Task description. Look over the entries that follow. Report how many lines contain "Nguyễn", with nothing else.

Given records.
####################

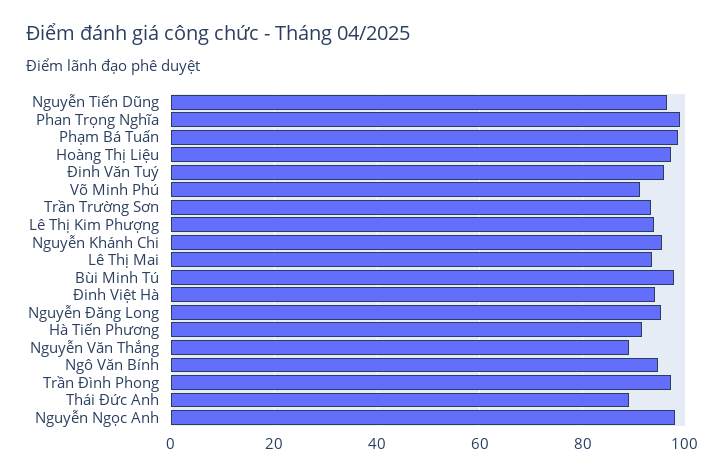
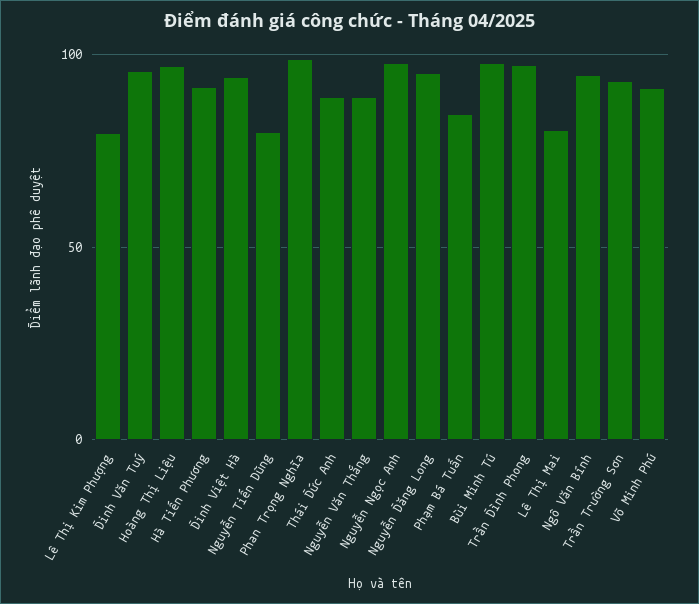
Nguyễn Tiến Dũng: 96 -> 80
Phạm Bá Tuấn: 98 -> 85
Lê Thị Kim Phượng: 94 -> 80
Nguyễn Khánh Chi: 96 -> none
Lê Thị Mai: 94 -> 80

####################

Exercise solution. 2